Ähnlich äußerte sich Blair. Im Grundsatz gebe es eine einheitliche Auffassung: "Wir alle wollen, dass Irak stabilisiert wird." Es habe Einigkeit darüber bestanden, dass den Vereinten Nationen beim Wiederaufbau eine "Schlüsselrolle" zukommen müsse. Die Einzelheiten bei den Verhandlungen über eine neue Irak-Resolution müssten aber dem UN-Sicherheitsrat in New York überlassen werden. Blair erinnerte an den Anschlag auf die UN in Bagdad mit Dutzenden Toten und verwies darauf, dass die Macht erst dann übergeben werden könne, sobald dies "am Boden möglich" sei.
Die EU soll handlungsfähig werden
Alle drei Länder waren sich einig über die Notwendigkeit von gemeinsamen europäischen Sicherheits- und Verteidigungsstrukturen. Schröder, sagte, er sei sich mit seinen Gesprächspartnern einig, dass eine solche Initiative wichtig für Europa sei. Nach gemeinsamer Überzeugung werde die NATO dadurch gestärkt.
Spekulationen, wonach die NATO durch eine eigene europäische Sicherheitspolitik geschwächt werde, bezeichnete Schröder als "absurd". Gemeinsame militärische Fähigkeiten und Planungskapazitäten seien in einer erweiterten EU mit 25 Mitgliedern erforderlich.
Blair betonte: "Die europäische Verteidigungspolitik und die NATO gehören zusammen. Sie stehen nicht im Konflikt miteinander." Die europäische Verteidigungspolitik sei mittlerweile "handfester, ihre Aktivitäten sichtbarer". Die europäische Verteidigungsinitiative geht auf den so genannten Pralinengipfel im April 2003 in Brüssel zurück, als sich Deutschland, Frankreich, Belgien und Luxemburg auf erste Schritte zum Aufbau einer EU-Verteidigungspolitik verständigt hatten.
Brief an Prodi
Neben den internationalen Fragen stand die Wirtschaftspolitik bei dem Treffen auf der Tagesordnung. Blair schloss sich der deutsch-französischen Wachstumsinitiative an, auf die sich Schröder und Chirac bereits am Donnerstag (18.9.2003) bei einem bilateralen Gipfeltreffen verständigt hatten.

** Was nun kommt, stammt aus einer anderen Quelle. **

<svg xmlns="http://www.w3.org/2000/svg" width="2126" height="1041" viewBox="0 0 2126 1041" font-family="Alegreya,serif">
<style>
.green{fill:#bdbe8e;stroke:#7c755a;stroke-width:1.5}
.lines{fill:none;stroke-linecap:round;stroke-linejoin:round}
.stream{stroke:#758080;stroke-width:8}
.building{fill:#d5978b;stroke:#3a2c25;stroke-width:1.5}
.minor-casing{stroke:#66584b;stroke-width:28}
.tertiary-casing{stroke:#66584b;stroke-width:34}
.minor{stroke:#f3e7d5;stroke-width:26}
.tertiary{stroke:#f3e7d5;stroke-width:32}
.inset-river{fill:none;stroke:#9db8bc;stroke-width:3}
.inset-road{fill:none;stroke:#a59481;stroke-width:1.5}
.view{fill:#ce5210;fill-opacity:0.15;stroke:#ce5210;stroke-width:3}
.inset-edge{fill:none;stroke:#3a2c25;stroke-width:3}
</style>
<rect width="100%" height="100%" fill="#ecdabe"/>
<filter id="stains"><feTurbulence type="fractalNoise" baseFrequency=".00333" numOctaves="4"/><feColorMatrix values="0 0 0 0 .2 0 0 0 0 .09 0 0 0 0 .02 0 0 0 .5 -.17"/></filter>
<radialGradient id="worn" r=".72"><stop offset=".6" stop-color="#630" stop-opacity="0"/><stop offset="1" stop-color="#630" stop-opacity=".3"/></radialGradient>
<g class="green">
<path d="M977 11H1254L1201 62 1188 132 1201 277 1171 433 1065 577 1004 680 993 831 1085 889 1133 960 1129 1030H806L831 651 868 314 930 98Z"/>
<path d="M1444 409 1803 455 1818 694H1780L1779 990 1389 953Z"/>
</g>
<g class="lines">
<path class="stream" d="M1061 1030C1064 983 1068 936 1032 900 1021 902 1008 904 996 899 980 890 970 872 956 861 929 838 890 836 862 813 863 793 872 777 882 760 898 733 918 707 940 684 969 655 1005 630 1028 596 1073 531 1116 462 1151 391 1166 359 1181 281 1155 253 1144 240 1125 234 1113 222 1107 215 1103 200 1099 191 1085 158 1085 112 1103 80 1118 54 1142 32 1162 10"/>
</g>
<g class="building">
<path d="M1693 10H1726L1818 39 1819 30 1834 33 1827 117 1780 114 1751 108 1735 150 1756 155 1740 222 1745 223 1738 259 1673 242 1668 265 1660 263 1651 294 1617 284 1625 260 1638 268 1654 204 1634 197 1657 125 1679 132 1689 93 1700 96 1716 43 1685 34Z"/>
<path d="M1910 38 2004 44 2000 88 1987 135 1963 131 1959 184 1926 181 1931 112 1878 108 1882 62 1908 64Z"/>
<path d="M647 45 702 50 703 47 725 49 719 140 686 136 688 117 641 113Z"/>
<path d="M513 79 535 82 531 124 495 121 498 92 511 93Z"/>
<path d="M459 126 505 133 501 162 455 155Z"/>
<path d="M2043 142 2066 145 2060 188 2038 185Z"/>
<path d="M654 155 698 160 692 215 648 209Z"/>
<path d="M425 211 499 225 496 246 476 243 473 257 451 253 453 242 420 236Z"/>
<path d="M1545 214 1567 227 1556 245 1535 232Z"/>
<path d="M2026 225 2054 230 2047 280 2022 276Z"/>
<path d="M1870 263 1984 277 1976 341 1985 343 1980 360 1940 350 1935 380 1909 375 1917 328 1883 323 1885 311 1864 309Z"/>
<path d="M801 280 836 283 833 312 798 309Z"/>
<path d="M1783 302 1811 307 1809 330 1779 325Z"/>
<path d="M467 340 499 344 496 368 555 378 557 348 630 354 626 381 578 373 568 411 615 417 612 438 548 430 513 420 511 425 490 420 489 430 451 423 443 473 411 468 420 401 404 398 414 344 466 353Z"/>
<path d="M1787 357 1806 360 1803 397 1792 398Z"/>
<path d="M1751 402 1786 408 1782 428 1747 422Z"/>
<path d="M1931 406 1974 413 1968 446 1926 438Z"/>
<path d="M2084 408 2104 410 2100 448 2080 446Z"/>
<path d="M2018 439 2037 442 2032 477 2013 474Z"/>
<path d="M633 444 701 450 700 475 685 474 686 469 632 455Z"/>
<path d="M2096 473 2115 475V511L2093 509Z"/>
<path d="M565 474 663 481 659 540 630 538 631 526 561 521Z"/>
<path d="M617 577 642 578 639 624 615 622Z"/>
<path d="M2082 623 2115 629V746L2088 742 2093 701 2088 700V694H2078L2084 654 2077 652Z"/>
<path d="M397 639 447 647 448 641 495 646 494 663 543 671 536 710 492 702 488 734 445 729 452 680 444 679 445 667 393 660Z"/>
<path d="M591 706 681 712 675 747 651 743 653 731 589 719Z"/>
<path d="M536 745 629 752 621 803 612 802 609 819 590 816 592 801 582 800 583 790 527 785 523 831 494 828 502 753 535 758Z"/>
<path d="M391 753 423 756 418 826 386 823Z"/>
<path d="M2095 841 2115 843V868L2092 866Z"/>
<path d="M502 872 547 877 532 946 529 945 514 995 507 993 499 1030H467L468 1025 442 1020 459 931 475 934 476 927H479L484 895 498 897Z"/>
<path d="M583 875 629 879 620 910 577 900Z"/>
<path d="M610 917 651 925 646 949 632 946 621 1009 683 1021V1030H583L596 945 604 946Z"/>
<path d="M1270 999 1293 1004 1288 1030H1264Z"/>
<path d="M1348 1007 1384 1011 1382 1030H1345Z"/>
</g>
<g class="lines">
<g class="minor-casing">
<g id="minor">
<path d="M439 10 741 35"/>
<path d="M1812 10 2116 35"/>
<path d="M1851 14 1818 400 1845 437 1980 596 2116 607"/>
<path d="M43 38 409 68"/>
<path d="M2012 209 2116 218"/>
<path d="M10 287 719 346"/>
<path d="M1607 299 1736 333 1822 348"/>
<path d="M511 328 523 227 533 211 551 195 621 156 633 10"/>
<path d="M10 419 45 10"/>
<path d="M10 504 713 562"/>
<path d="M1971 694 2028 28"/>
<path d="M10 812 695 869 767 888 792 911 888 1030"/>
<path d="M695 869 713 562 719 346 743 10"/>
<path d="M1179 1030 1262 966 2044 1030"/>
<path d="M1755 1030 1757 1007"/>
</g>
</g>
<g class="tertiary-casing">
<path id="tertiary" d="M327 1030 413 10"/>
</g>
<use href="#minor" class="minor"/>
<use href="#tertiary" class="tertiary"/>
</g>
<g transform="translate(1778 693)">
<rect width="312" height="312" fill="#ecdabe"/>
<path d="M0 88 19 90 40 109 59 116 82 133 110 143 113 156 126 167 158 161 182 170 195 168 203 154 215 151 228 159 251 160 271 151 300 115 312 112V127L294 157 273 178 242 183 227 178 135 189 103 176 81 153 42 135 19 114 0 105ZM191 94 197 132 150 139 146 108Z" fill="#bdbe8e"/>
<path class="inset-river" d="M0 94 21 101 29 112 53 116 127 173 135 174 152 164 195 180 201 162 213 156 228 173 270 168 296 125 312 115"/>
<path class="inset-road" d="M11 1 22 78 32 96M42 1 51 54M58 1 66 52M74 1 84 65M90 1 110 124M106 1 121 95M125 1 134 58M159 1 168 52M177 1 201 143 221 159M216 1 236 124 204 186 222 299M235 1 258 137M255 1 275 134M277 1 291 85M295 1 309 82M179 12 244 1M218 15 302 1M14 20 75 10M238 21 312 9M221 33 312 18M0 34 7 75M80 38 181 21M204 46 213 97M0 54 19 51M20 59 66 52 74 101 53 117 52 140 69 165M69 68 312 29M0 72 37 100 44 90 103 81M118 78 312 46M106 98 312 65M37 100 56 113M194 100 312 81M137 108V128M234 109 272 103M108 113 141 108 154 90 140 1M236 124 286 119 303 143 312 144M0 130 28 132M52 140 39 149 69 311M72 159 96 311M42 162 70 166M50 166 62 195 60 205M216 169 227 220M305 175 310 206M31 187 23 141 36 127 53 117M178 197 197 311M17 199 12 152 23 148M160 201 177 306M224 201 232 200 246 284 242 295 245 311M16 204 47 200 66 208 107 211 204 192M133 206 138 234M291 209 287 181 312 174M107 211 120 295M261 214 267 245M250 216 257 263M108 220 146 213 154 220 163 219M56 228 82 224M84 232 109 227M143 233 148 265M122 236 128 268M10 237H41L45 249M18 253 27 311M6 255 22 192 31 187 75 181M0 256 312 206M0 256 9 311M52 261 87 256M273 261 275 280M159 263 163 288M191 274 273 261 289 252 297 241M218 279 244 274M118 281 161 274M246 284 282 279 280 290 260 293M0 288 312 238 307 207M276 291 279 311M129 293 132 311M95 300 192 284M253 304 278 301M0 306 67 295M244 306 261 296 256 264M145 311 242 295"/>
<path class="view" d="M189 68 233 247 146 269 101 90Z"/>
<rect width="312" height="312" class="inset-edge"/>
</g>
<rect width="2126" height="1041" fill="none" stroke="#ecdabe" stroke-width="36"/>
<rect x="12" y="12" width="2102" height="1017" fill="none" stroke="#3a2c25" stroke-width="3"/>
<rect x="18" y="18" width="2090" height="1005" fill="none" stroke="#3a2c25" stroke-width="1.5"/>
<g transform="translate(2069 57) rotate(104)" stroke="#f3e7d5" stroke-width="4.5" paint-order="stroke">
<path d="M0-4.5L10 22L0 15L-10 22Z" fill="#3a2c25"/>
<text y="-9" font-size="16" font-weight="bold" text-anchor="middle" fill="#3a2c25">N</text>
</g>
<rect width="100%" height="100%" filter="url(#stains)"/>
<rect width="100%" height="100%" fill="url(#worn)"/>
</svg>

Die drei formulierten einen Brief an EU-Kommissionspräsident Romano Prodi, in dem sie eine Beschränkung von wettbewerbshemmenden Vorschriften für die europäische Wirtschaft formulierten. Die Rahmenbedingungen für Unternehmen müssten verbessert werden, "um die Gefahr einer Deindustrialisierung zu vermeiden". In dem Schreiben wird die EU-Kommission dazu aufgefordert, bis Dezember 2003 Vorschläge zur Optimierung der industriellen Rahmenbedingungen" zu machen. Es müsse sichergestellt werden, "dass wir unserer Industrie keine unnötigen Lasten auferlegen". (kas)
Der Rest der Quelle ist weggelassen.